Current OSS wire path:
GET /v1/agents/resolve/{namespace}/{name} # resolve canonical address
The path parameter is historically called alias, but for permanent
addressing the value is the address name component.
Messaging endpoints
POST /v1/messages # send mail
GET /v1/messages/inbox # list inbox
POST /v1/messages/{message_id}/ack # acknowledge
Cross-org messaging uses address-based recipients (e.g. acme.com/billing)
through the same endpoints.
Chat
POST /v1/chat/sessions # create session (send-and-wait or send-and-leave)
GET /v1/chat/sessions # list sessions
GET /v1/chat/pending # pending conversations
GET /v1/chat/sessions/{session_id}/messages # message history
POST /v1/chat/sessions/{session_id}/messages # send message in session
POST /v1/chat/sessions/{session_id}/read # mark messages as read
GET /v1/chat/sessions/{session_id}/stream # SSE stream per session
Chat responses use SSE (Server-Sent Events) for real-time streaming.
Events and control
Event stream
GET /v1/events/stream?deadline=2026-01-15T10:05:00Z
Authorization: Bearer aw_sk_...
Per-identity SSE stream. The current OSS wire implementation still uses some
historical agent naming in payloads and control routes.

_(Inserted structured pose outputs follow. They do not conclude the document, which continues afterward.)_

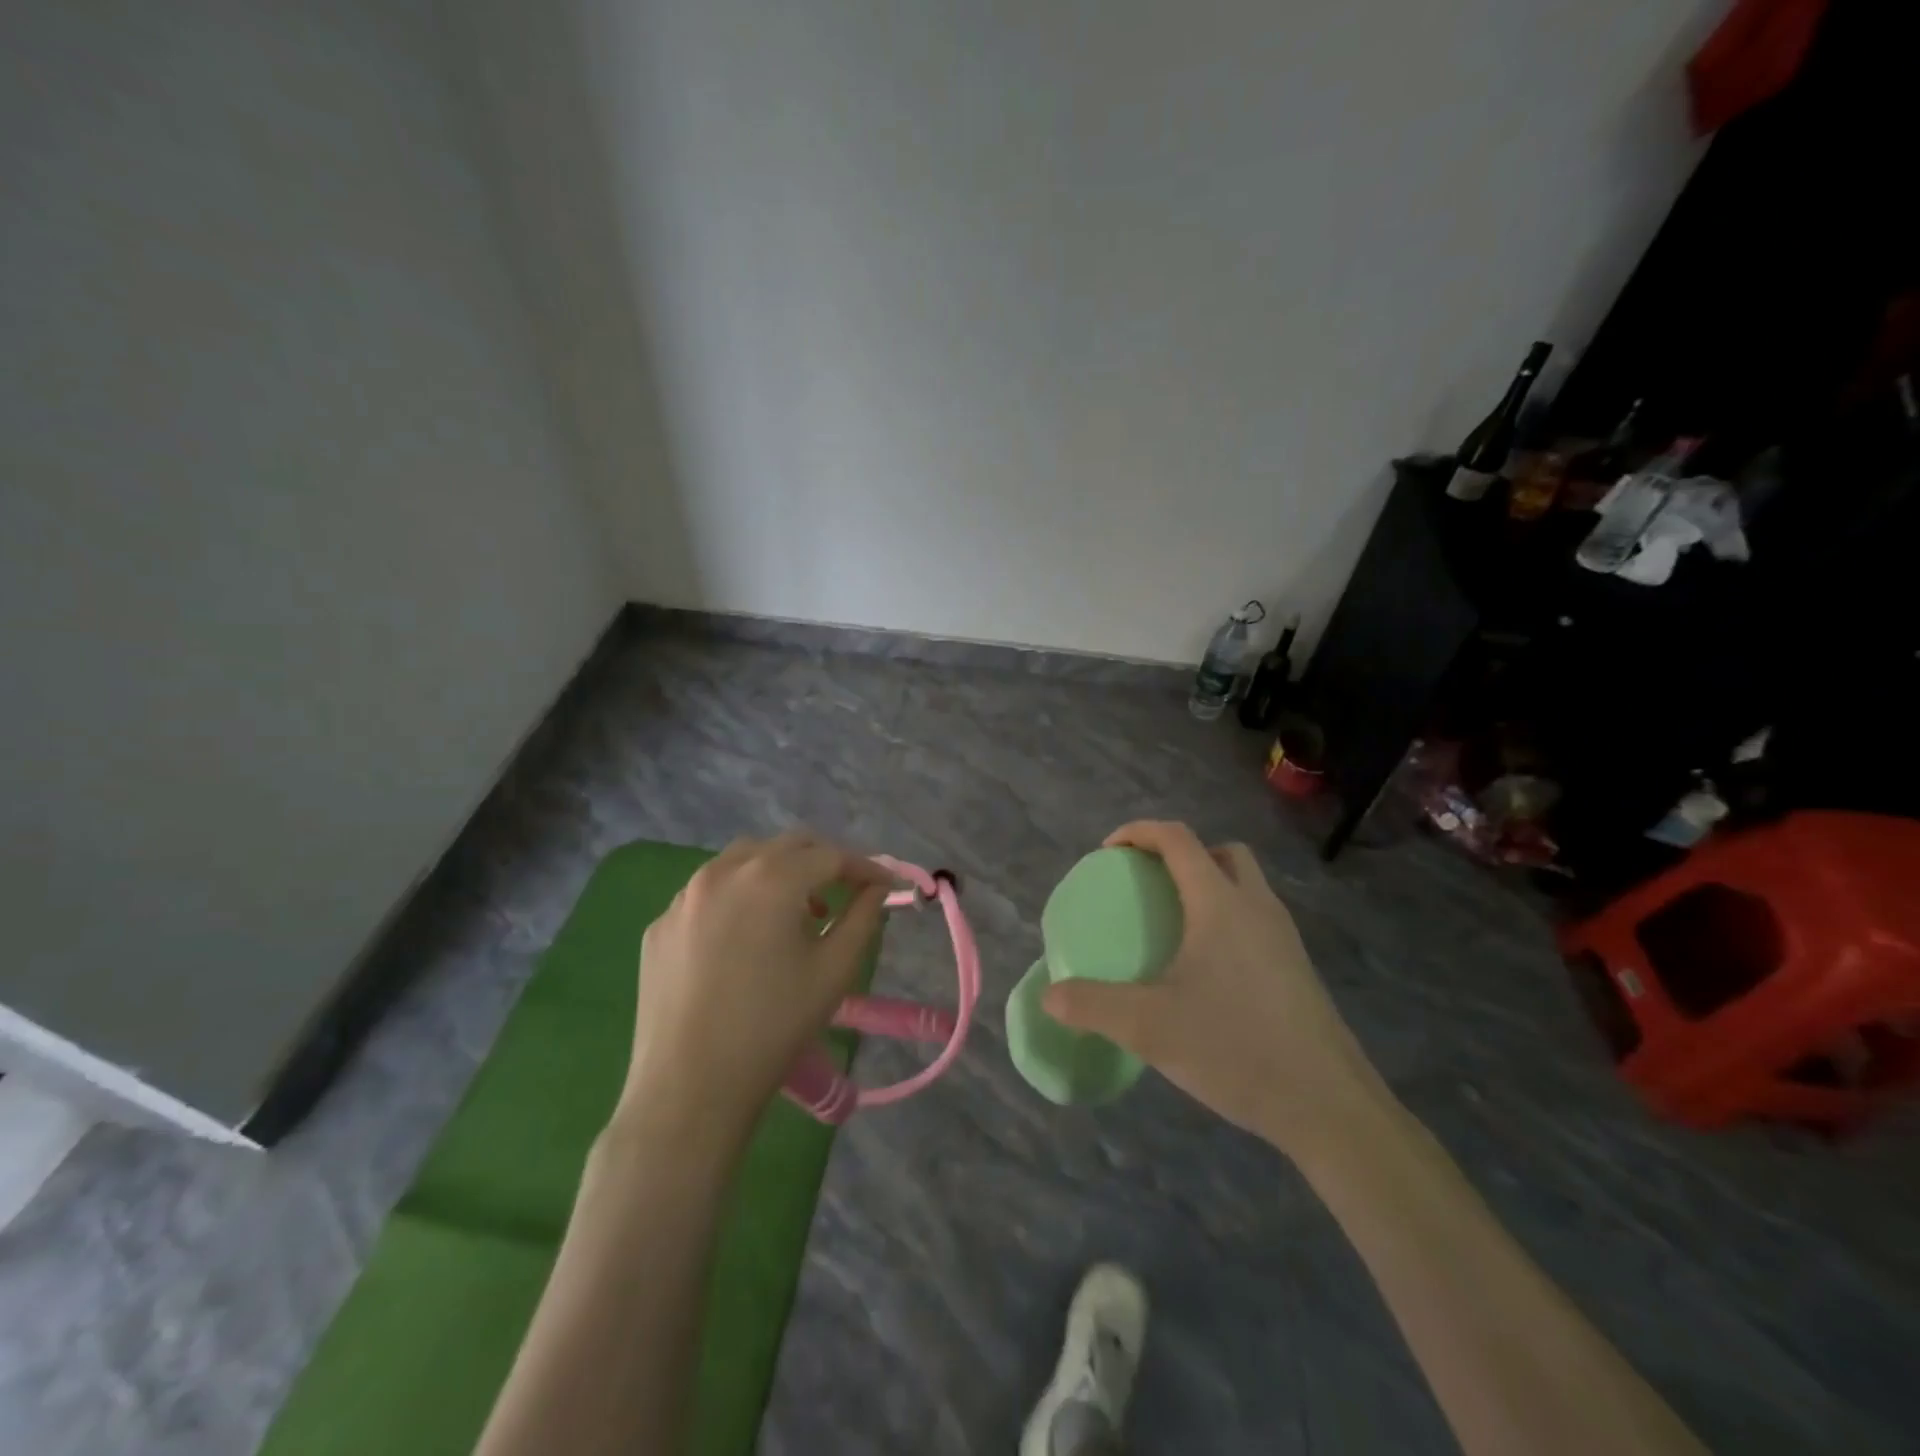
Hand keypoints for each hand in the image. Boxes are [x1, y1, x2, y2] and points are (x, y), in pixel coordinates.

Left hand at [616, 831, 890, 1150]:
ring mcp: (684, 896)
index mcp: (771, 878)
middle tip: (846, 892)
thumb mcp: (835, 970)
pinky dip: (739, 897)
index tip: (886, 886)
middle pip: (786, 846)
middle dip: (823, 861)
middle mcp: (723, 872)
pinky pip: (709, 893)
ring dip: (779, 872)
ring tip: (796, 912)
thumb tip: (875, 889)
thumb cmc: (774, 1027)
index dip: (864, 867)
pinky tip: (746, 938)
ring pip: (743, 860)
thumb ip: (863, 917)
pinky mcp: (660, 925)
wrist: (689, 1090)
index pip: (830, 855)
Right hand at [1043, 820, 1386, 1159]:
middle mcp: (1257, 907)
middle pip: (1221, 852)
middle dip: (1181, 855)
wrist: (1328, 1106)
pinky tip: (1208, 971)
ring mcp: (1285, 937)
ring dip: (1209, 885)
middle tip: (1149, 885)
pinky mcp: (1298, 968)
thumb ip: (1092, 1006)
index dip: (1139, 832)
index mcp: (1219, 903)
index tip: (1108, 853)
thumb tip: (1050, 996)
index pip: (1178, 839)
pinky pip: (1258, 919)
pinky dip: (1228, 919)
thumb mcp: (1149, 1027)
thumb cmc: (1234, 1047)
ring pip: (1246, 885)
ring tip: (1175, 927)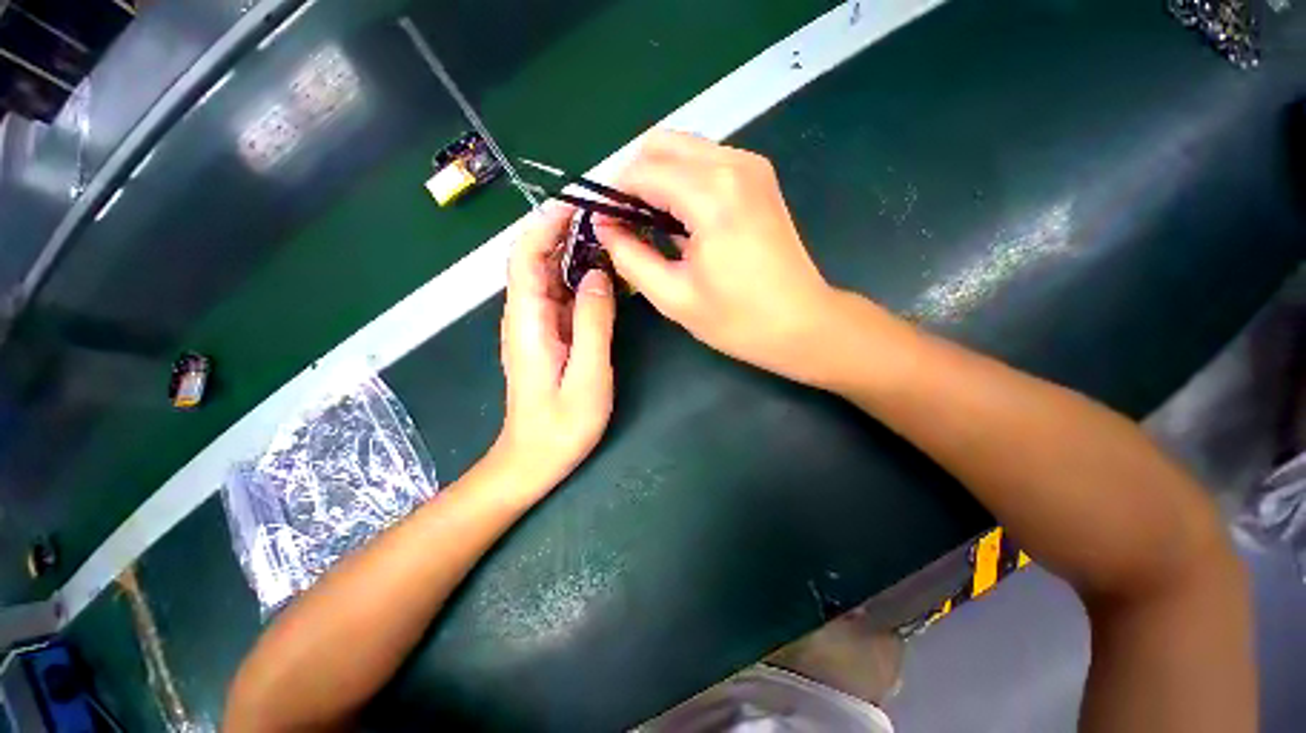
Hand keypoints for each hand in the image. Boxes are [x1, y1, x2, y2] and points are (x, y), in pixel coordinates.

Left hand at [496, 204, 615, 490]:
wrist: (534, 459)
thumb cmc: (560, 425)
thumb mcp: (587, 375)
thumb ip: (593, 322)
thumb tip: (600, 273)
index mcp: (527, 320)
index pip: (525, 255)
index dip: (546, 224)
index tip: (578, 204)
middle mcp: (525, 315)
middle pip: (537, 259)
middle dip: (566, 232)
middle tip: (608, 218)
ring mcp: (536, 325)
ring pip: (551, 276)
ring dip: (577, 253)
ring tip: (613, 239)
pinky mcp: (548, 336)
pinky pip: (562, 297)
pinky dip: (582, 280)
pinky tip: (607, 277)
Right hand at [596, 130, 841, 386]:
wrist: (802, 323)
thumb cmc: (738, 319)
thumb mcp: (673, 296)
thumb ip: (630, 256)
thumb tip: (605, 227)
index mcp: (710, 194)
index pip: (641, 170)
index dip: (613, 194)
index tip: (602, 222)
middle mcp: (732, 164)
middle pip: (661, 145)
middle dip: (633, 179)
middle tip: (625, 222)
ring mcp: (751, 166)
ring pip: (683, 150)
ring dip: (657, 180)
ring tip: (650, 225)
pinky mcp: (759, 178)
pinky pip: (706, 163)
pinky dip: (682, 183)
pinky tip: (680, 220)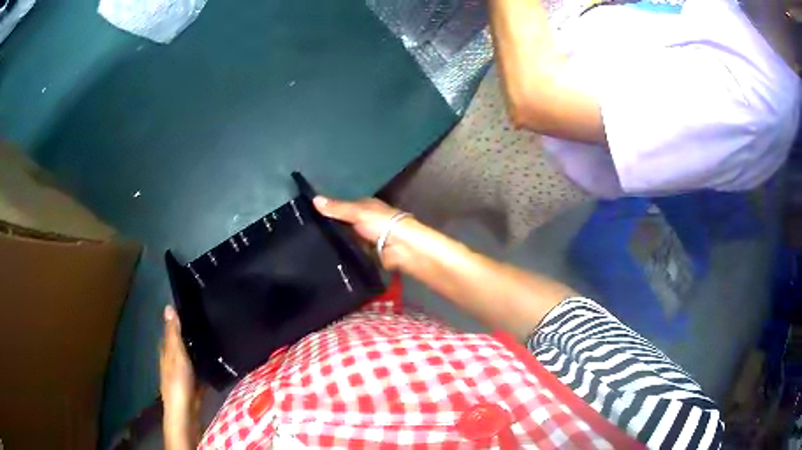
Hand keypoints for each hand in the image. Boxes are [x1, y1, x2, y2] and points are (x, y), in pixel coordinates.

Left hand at [160, 305, 203, 448]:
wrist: (186, 410)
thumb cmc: (178, 380)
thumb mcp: (176, 353)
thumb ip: (174, 333)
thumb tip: (168, 307)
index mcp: (166, 350)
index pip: (171, 329)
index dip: (179, 319)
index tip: (193, 308)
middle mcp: (173, 359)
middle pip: (182, 342)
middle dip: (191, 333)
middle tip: (210, 321)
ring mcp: (184, 372)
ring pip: (192, 355)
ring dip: (200, 348)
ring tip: (216, 336)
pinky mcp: (195, 382)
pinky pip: (201, 367)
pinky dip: (206, 362)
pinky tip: (216, 359)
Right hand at [313, 196, 413, 268]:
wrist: (402, 248)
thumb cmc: (381, 223)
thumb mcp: (357, 212)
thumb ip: (337, 208)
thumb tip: (314, 198)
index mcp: (365, 206)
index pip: (342, 207)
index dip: (328, 211)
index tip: (308, 218)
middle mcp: (365, 221)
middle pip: (344, 225)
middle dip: (330, 230)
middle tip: (307, 236)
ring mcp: (366, 239)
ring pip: (346, 241)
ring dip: (336, 245)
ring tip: (312, 249)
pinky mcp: (367, 255)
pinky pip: (351, 254)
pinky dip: (344, 257)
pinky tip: (327, 260)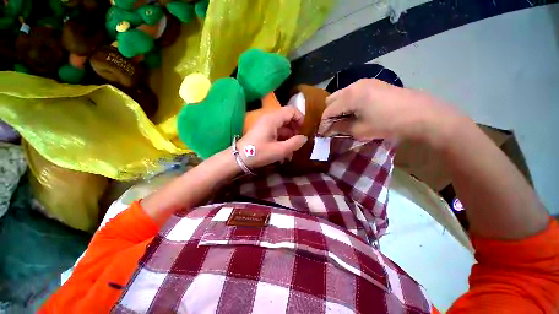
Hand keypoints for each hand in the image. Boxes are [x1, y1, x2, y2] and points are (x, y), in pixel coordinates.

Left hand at [237, 106, 307, 168]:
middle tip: (297, 144)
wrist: (239, 159)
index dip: (300, 119)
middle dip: (295, 131)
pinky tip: (282, 154)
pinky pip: (276, 133)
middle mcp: (269, 118)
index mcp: (273, 119)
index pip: (292, 110)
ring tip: (290, 153)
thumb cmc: (259, 153)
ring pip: (283, 128)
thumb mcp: (280, 150)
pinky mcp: (263, 132)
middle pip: (288, 119)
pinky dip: (281, 141)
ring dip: (288, 139)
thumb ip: (295, 143)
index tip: (303, 132)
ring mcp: (265, 125)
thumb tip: (304, 138)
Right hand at [318, 78, 457, 143]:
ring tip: (342, 120)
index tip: (321, 134)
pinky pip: (352, 93)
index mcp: (349, 96)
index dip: (323, 124)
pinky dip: (347, 103)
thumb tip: (327, 130)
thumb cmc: (387, 124)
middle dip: (329, 114)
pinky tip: (353, 112)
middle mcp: (354, 85)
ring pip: (341, 95)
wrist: (421, 114)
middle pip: (331, 100)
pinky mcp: (373, 83)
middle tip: (331, 126)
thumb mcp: (360, 130)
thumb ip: (340, 128)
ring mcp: (364, 82)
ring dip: (338, 108)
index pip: (328, 111)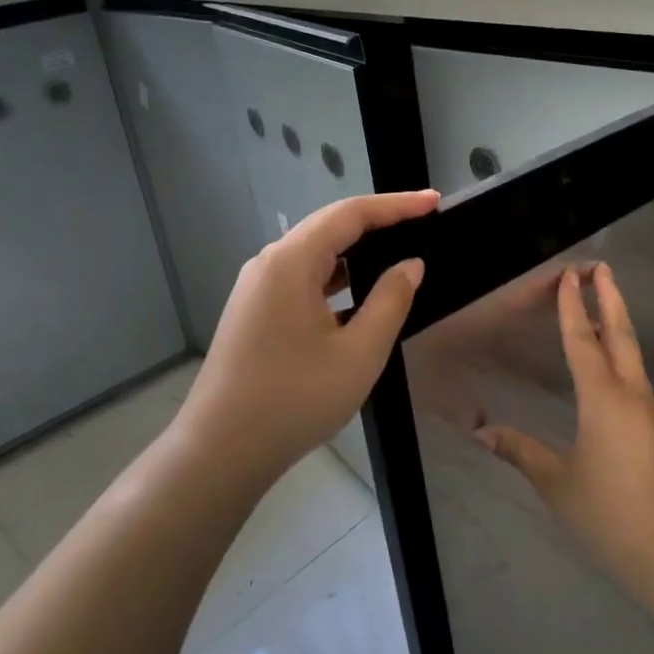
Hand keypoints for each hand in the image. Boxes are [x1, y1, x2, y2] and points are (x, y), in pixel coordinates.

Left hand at [179, 190, 436, 480]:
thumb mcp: (358, 353)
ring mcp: (257, 288)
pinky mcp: (254, 311)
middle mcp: (269, 264)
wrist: (220, 452)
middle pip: (329, 227)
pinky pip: (302, 277)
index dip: (396, 205)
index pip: (350, 214)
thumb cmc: (294, 400)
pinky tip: (360, 290)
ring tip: (398, 251)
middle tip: (423, 222)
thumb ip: (390, 301)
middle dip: (378, 221)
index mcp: (290, 262)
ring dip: (357, 249)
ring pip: (314, 253)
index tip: (434, 202)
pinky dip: (336, 275)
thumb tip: (409, 266)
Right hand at [477, 263, 653, 585]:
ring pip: (632, 354)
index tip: (569, 275)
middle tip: (600, 267)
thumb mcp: (557, 484)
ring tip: (602, 305)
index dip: (574, 307)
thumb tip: (483, 432)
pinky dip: (621, 355)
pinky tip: (611, 365)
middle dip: (609, 297)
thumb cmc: (609, 514)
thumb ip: (522, 452)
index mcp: (603, 399)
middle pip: (620, 334)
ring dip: (617, 323)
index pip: (583, 341)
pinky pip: (636, 378)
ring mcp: (650, 411)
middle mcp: (631, 394)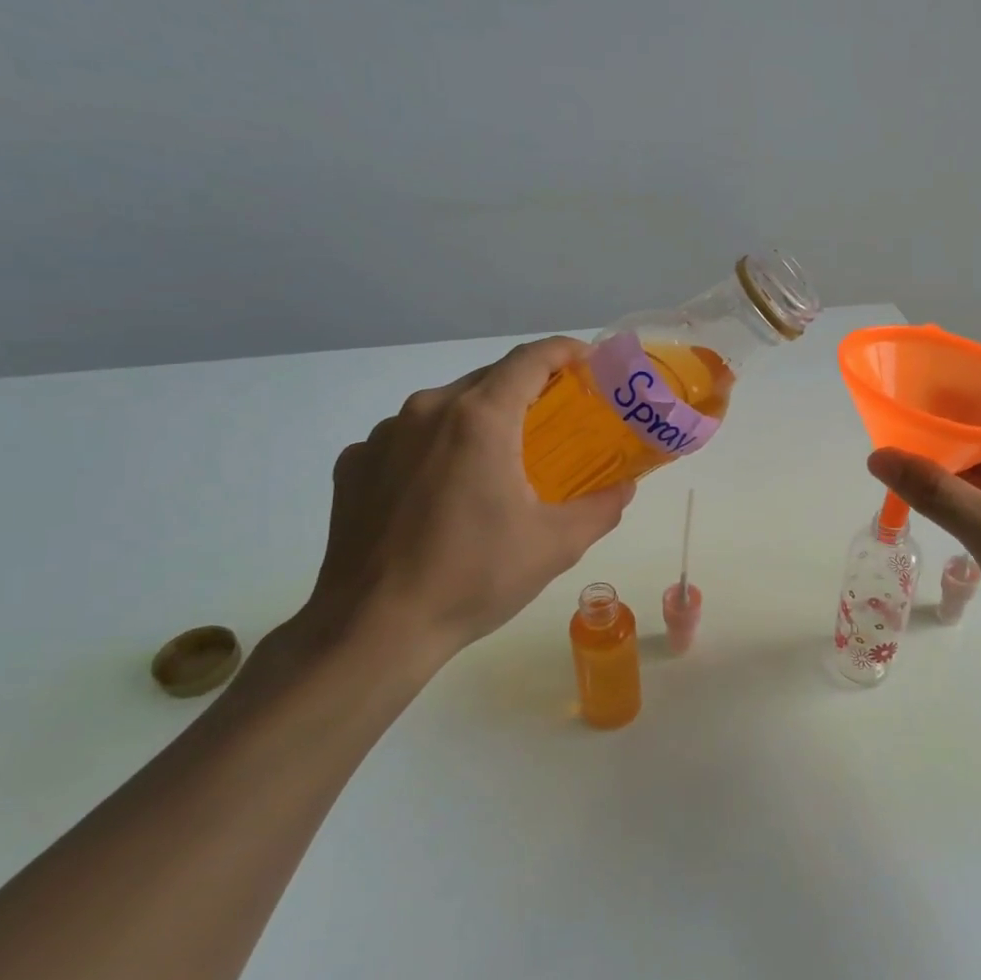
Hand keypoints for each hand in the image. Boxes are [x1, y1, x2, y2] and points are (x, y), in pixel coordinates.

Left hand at [255, 337, 634, 705]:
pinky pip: (406, 440)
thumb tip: (625, 487)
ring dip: (478, 421)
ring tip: (496, 462)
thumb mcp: (556, 545)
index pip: (530, 358)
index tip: (589, 364)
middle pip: (488, 379)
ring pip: (444, 408)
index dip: (565, 351)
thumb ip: (601, 507)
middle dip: (526, 390)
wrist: (374, 628)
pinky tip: (441, 494)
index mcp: (480, 418)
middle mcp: (427, 410)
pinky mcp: (355, 465)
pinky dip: (434, 451)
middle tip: (554, 421)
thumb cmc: (474, 577)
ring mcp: (383, 436)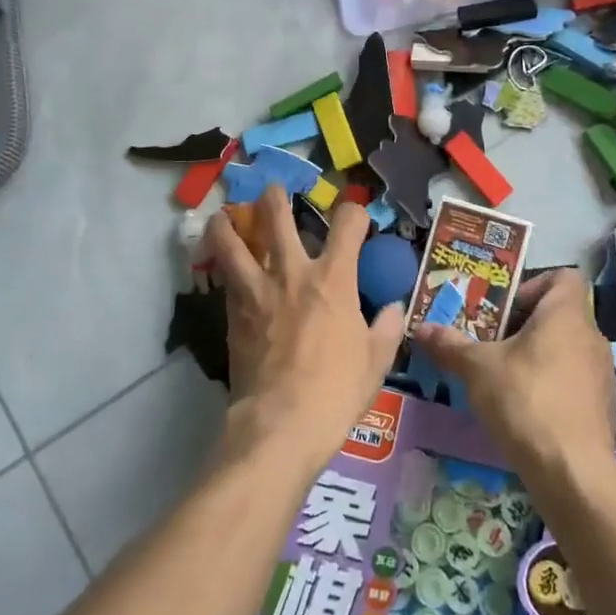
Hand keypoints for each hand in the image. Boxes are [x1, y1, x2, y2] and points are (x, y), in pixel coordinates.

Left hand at [202, 186, 405, 473]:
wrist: (282, 423)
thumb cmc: (337, 391)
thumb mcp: (375, 362)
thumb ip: (385, 328)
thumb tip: (393, 309)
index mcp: (334, 278)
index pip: (348, 223)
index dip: (355, 212)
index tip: (355, 218)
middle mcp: (293, 272)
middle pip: (277, 217)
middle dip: (275, 197)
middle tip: (273, 191)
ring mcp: (258, 290)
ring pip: (234, 243)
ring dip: (227, 224)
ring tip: (222, 217)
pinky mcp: (234, 314)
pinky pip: (226, 280)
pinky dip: (222, 268)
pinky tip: (223, 269)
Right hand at [413, 269, 615, 485]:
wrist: (573, 473)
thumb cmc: (526, 401)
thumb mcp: (478, 369)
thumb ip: (450, 345)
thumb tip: (421, 328)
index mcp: (566, 315)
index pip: (563, 277)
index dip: (533, 285)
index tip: (505, 309)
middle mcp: (592, 337)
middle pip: (559, 315)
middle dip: (525, 326)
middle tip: (492, 342)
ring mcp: (603, 374)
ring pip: (567, 349)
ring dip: (538, 357)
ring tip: (505, 377)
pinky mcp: (605, 408)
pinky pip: (575, 382)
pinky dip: (553, 386)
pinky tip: (527, 410)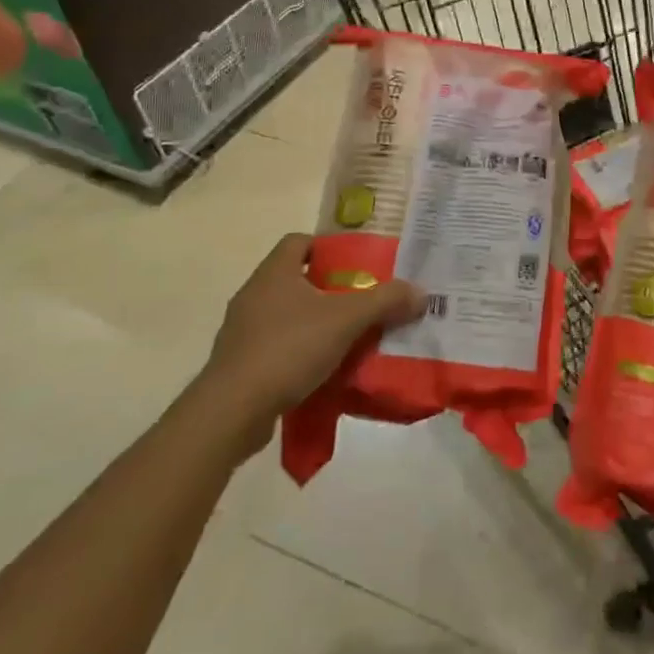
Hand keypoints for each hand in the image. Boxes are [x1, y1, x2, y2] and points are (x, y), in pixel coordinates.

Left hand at [194, 234, 423, 455]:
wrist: (231, 411)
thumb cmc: (288, 348)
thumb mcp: (346, 320)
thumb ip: (385, 302)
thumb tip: (421, 293)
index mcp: (274, 273)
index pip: (299, 241)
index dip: (328, 247)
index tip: (356, 263)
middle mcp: (253, 295)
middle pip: (296, 279)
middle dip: (330, 289)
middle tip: (363, 301)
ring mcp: (242, 331)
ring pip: (287, 315)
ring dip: (316, 323)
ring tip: (349, 337)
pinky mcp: (239, 365)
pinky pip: (277, 347)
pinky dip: (300, 353)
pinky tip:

It emits wake
signals (mail_message, chat_message) and control signals
(control_pause, control_resume, control_interrupt).
See Events & Control for full details.
Send control signal
POST /v1/agents/{alias}/control
Authorization: Bearer aw_sk_...
{
"signal": "pause"
}
Valid signals: pause, resume, interrupt.
The current wire route still uses the target identity’s alias here.
MCP integration
The MCP endpoint is available at /mcp/ on any aweb server. See
MCP Integration for configuration and the full tool list.